## Aim of the exercise
Report each line of the listing below that contains the string "chart". Treat uppercase and lowercase letters as distinct.

## Information shown
::::

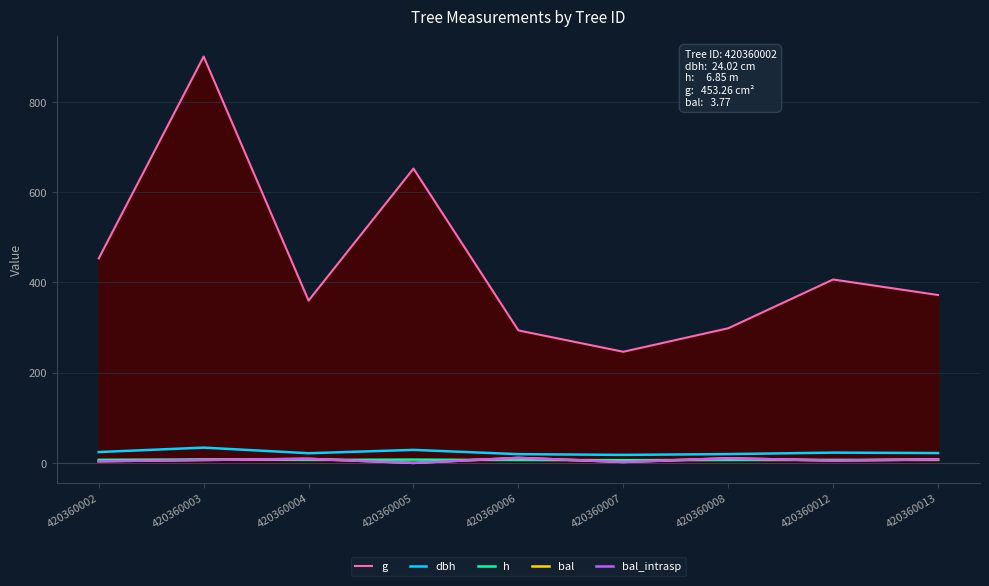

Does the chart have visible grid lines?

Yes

::::

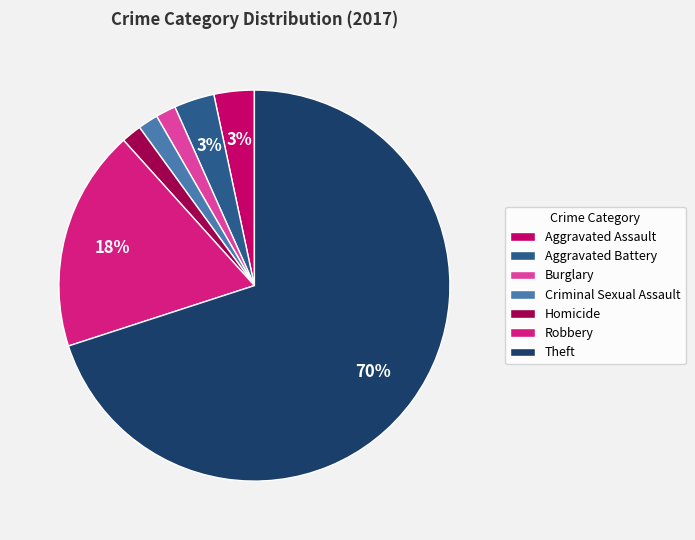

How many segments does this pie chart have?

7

::::

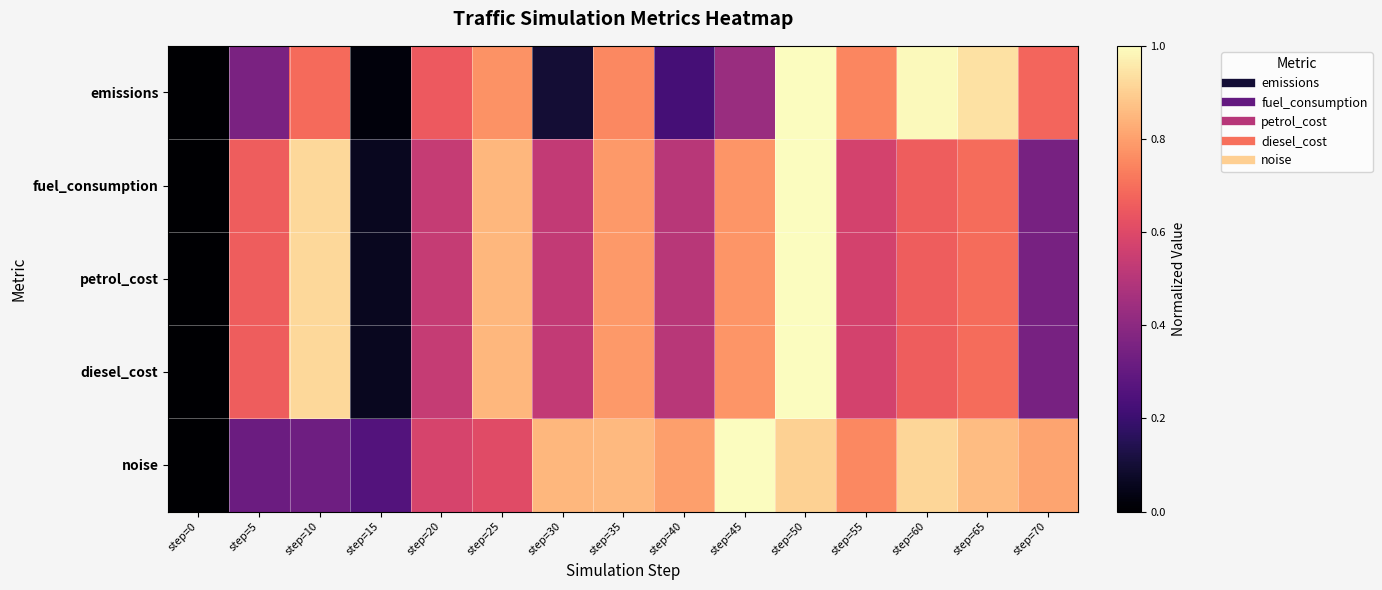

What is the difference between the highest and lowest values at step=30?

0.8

::::

## Exercise answer
Does the chart have visible grid lines?
How many segments does this pie chart have?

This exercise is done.